Xunxiang Area · Stir-Fried Hunan Cuisine (Swan Lake Wanda Branch)
湘菜 · ⭐ 4.3
3rd Floor, Inner Street, Wanda Plaza (Tian'e Lake Branch), South Erhuan Road (opposite Xiaocaiyuan Restaurant)

Dishes
30-Second Hengdong Chicken Stir-FryA spicy and quick stir-fry dish made with chicken and vegetables, popular in Hunan cuisine.
Spicy Chicken Offal DishA spicy stir-fry dish made with chicken offal and vegetables, known for its bold flavor and excellent rice pairing.
18-Second Stir-Fried Fresh BeefFresh yellow beef is sliced and quickly stir-fried at high heat, then seasoned with葱姜蒜 and cooked in under 18 seconds to maintain tenderness.
Yueyang Ginger-Flavored Chicken FeetYueyang ginger-spicy chicken feet is a dish featuring chicken feet as the main ingredient, seasoned with ginger and chili. After blanching, the chicken feet are stewed or marinated with sliced ginger and chili to absorb the spicy ginger flavor.
Dry-burned Yellow CroakerDry-burned small yellow croaker is a Chinese dish featuring small yellow croaker as the main ingredient. The fish is marinated, pan-fried until golden brown, then stir-fried with scallions, ginger, garlic, and doubanjiang. Water or broth is added and simmered until the sauce thickens and the fish absorbs the flavor. Garnish with chopped scallions or cilantro.
Signature Meat Soup RiceA savory meat broth is poured over steamed rice, mixed with tender meat for a hearty and flavorful dish.
Spicy Pork RibsSpicy pork ribs made with crispy pork knuckles stir-fried with chili, garlic, and ginger for a bold, aromatic flavor.
Xiang River Jumping FrogA Hunan dish featuring frog legs stir-fried with chili, Sichuan pepper, and aromatics. Tender meat, spicy and numbing flavor.
Mangu Leijiao PidanA Hunan-style cold dish made with preserved eggs and crushed peppers, blended in a mortar for a spicy, aromatic flavor.

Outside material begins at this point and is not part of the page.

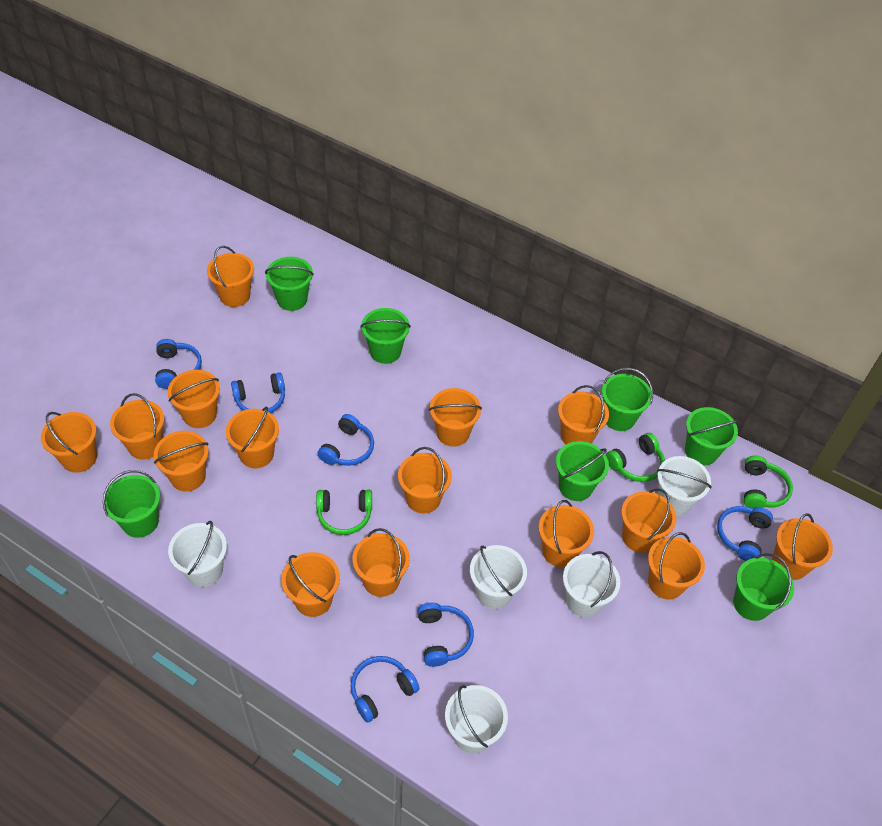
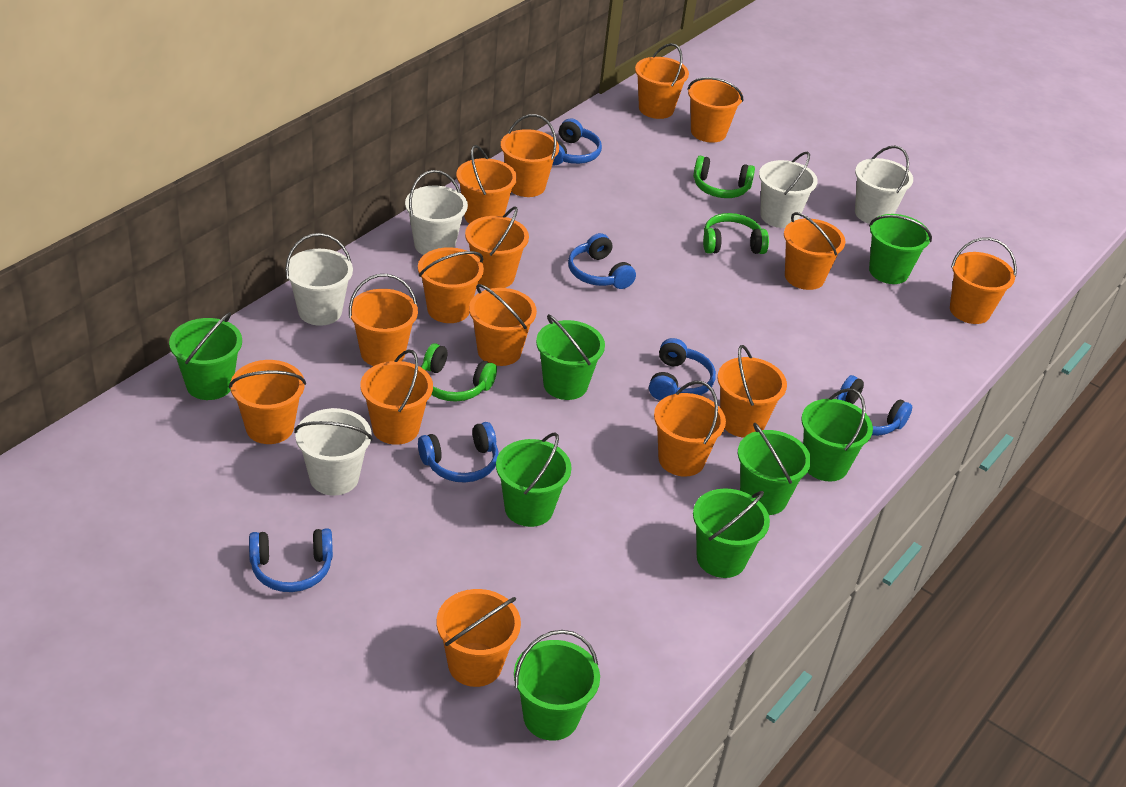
green bucket: [103,470,160,538] [265,257,314,311] [360,308,411,364] [556,441,609,501] [602,368,653,431] [685,407,739,465] [733,553,794,621] = 7 -> [169,312,242,400] [496,432,572,527] [514,630,600,741] [536,314,605,400] [693,488,770,578] [738,423,811,515] [801,388,873,482] [869,214,932,284] = 8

Sugar Oil Rice BallsSugar oil glutinous rice balls are small round cakes made from glutinous rice flour, deep-fried until the surface turns golden and crispy, then coated with a layer of syrup or brown sugar sauce. The main ingredients are glutinous rice flour and sugar. The preparation involves mixing glutinous rice flour with water to form a dough, shaping it into small balls, frying them in hot oil, and finally drizzling with syrup and tossing to coat evenly.
Changsha Stinky TofuChangsha stinky tofu is made primarily from tofu that, after fermentation, develops white mold on its surface. During cooking, it is deep-fried until the exterior becomes crispy, then served with a specially prepared chili sauce and seasonings.

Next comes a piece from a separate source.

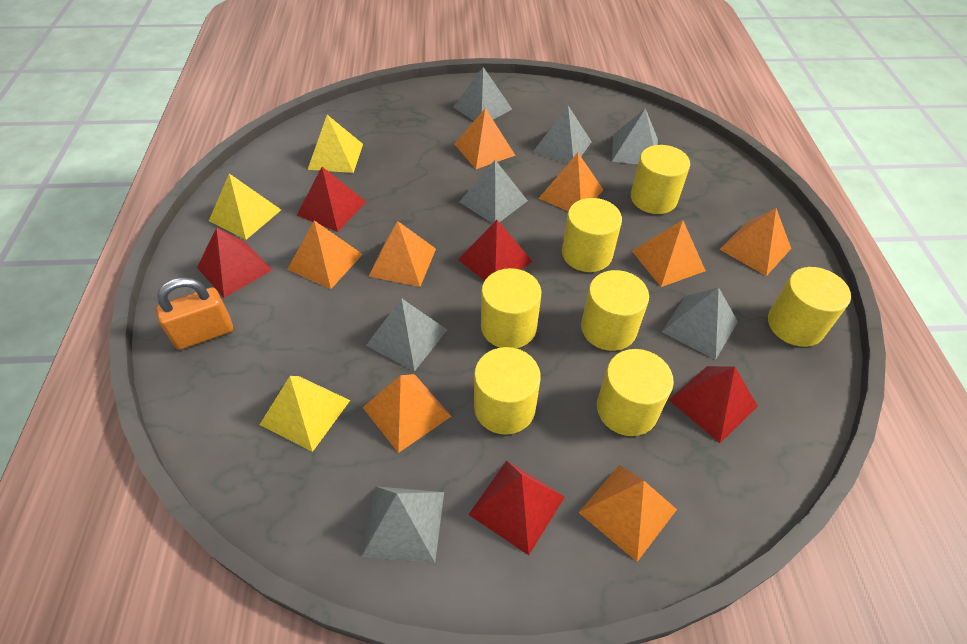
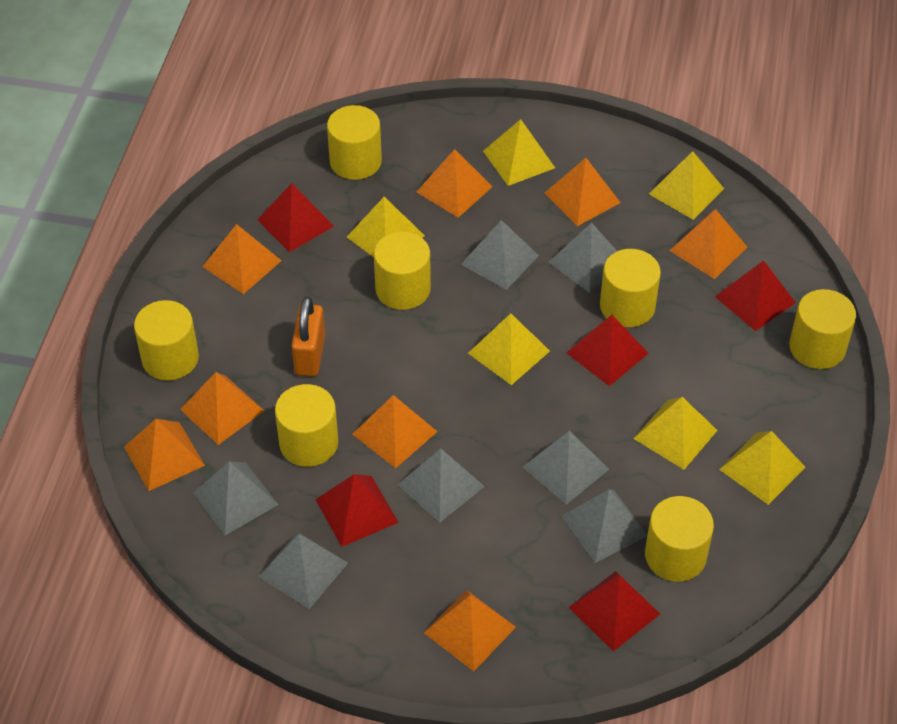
yellow pyramid: [209,174,281,240] [260,376,350,452] [308,115,363,173] = 3 -> [347,197,425,257] [468,313,550,385] [483,119,555,186] [633,397,718,469] [649,151,724,220] [719,431,805,505] = 6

Changsha Spicy Pork with ChiliChangsha chili stir-fried pork is a traditional Hunan dish primarily made with pork and chili peppers. To prepare it, slice the pork thinly, cut the chilies into segments, and mince the ginger and garlic. Heat a wok with oil, add the pork slices and stir-fry until they change color. Add the minced ginger and garlic to release their aroma, then stir in the chili segments until they are just cooked through. Finally, season with salt and soy sauce, and sprinkle with chopped green onions before serving.
Spicy Duck KingA Sichuan-style dish made with duck meat and vegetables, stir-fried with spices to create a rich, spicy flavor.
Deer Mushroom Dry PotA savory dish featuring deer mushroom, pork belly, and vegetables stir-fried in a dry pot style with aromatic spices.